Fish On, I used vanish in the fall and really like it, I picked up the same Pline for $7.99 at Dicks thay had a sale. I went to Rodmakers and they were selling it at $18.00. I stoped useing Tippet after I lost biggest fish of the year(Fishing Qurks). I should give it a try useing it as a tippet. I might just go back to Varinsh, I'am going to head up to Ash-tabula_this weekend if the rivers aren't blow out. If your going to be up that way send me a PM. Thanks everyone for info.


----------



## Fish On (Sep 1, 2004)

joe01

when you where useing it for tippet what type of knot were you useing for the line to line connection when you were losing the fish ??

Fish On!!!


----------



## joe01 (Apr 16, 2004)

I use too knots, One is the old fishermans knot. Loop the line twice through the eye and then rap the line 5 times around main line and insert line into both hoops and the eye pull to make knot. Take the line and pull it through the eye of the hook or small swivel rap the line 7 times around the main line and pull the line through the loop and the eye.  that was hard, does it make sence to anyone but me


----------



## Shortdrift (Apr 5, 2004)

I have not experienced Knot failure at either the tippet to mainline connection or at the hook eye. I use the blood knot or double uni-knot for tippet to main, depending on how ambitious and in a hurry I am. Uni is faster for me but the blood seems smoother. A simple clinch knot at the hook eye but plenty of saliva lube and a slow draw down. Plenty of lube and fast draw equals a weakened knot with either fluro or mono. I also use the same knots for tipppet to braided line connection and a single uni to attach leader to leadcore that has the lead removed in the connection area plus a drop of glue.


----------



## joe01 (Apr 16, 2004)

Knot failure has been my biggest problem this year!!!


----------



## Shortdrift (Apr 5, 2004)

joe01 said:


> Knot failure has been my biggest problem this year!!!

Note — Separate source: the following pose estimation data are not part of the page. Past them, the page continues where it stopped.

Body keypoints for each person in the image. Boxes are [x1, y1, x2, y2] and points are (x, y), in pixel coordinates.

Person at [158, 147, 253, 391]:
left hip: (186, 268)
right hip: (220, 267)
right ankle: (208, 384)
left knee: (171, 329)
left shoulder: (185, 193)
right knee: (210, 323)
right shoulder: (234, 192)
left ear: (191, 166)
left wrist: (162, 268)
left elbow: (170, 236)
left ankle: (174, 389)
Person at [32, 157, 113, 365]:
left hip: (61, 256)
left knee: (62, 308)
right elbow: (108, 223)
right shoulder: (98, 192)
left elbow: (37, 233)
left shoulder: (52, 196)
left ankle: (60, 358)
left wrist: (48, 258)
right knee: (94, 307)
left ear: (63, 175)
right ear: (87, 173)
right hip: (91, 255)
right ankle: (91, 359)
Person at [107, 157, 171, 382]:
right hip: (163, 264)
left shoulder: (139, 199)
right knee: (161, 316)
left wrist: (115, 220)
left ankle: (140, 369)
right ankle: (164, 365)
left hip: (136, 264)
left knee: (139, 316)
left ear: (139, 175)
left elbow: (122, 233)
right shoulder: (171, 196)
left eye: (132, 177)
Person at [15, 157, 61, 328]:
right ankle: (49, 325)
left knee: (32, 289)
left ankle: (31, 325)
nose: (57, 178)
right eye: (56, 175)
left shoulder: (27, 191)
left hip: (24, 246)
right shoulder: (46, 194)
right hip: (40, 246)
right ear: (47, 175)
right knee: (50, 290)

1)What line are you using?

2)What knot(s) are you using?
a) At the tippet to main line connection
b) At the hook eye

3)Are you tying them wet (what is you lubricant?) or dry?

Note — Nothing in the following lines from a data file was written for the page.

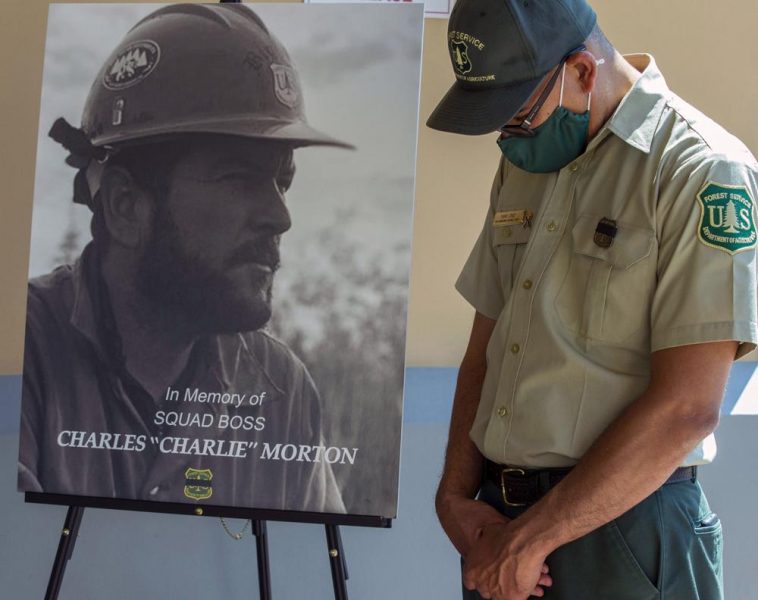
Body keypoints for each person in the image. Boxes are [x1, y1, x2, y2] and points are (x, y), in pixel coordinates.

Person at [427, 0, 757, 598]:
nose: (509, 138)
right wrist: (454, 497)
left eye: (517, 116)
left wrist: (531, 541)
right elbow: (487, 346)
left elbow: (688, 407)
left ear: (581, 71)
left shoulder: (700, 170)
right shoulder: (528, 160)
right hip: (499, 527)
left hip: (628, 533)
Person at [18, 3, 350, 513]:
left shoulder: (282, 390)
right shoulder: (24, 352)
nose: (280, 218)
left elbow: (307, 566)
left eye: (282, 182)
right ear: (127, 207)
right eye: (239, 178)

4)Is the knot breaking or slipping (untying)?

5)If you are using jigs or other lures that have the eye sealed with the 
finishing material;
a) Are you cleaning the eye completely so no sharp edges of 
uncleaned material remain?
b) Do you re-tie the knot after fighting a large fish or pulling the hook 
out of a snag?

There is a lot to be considered when experiencing knot failure but there is always a logical answer including old or defective line. A simple line test is to tie a palomar knot (one of the strongest knots) onto a typical hook or lure you that you use. Mount the hook in a vise or hook it to a stationary object. 
Now apply steady pressure to the line line a fish would exert while making a run. Next apply some abrupt pulls (jerks) as a fish would when shaking it's head. If possible, do this with your rod held at 45 to about 80 degrees and the drag set as it would be when fishing. You should be able to promote the same failures you have been having. Either the knot will fail where it goes through the eye or at the point in front of the knot.


----------



## joe01 (Apr 16, 2004)

it the knot braking, There are a few I need to start applying, Make a new knot after snags and fish. And Use more lub on the knot. I change my line evey month, I fish at least 4 days a week. Or when the woman starts making my ears ring.... I use Varinsh just spooled up Pline, and a few others. I allwasy still have some of the knot left on the line


----------



## Fish On (Sep 1, 2004)

Joe01

It was good talking to you , this is the knot I was talking about 

This is the knot I use to do my line to line connection it has worked real well for me , just wet the to knot before you slide them together 

Fish On !!!


----------



## joe01 (Apr 16, 2004)

Fish on thaks for the picture, I was making my knot wrong. I'll have to go home tonight and work on puting that knot together. It was good to talk to you too. There is a lot still learn and any help would be great. Thanks joe


----------



## archman (Apr 30, 2004)

That knot Fish On showed is the easiest to tie two lines together. It's very effective, too. I actually don't even wet the knot before I pull it tight and I rarely have it fail on me. To me it's all in the drag. After I set the hook on a fish, I usually loosen the drag some immediately. When I used to lose a lot of fish, it was always right after the hookset and that immediate burst from the fish. Then after the first couple of bursts I'll tighten the drag a little more.


----------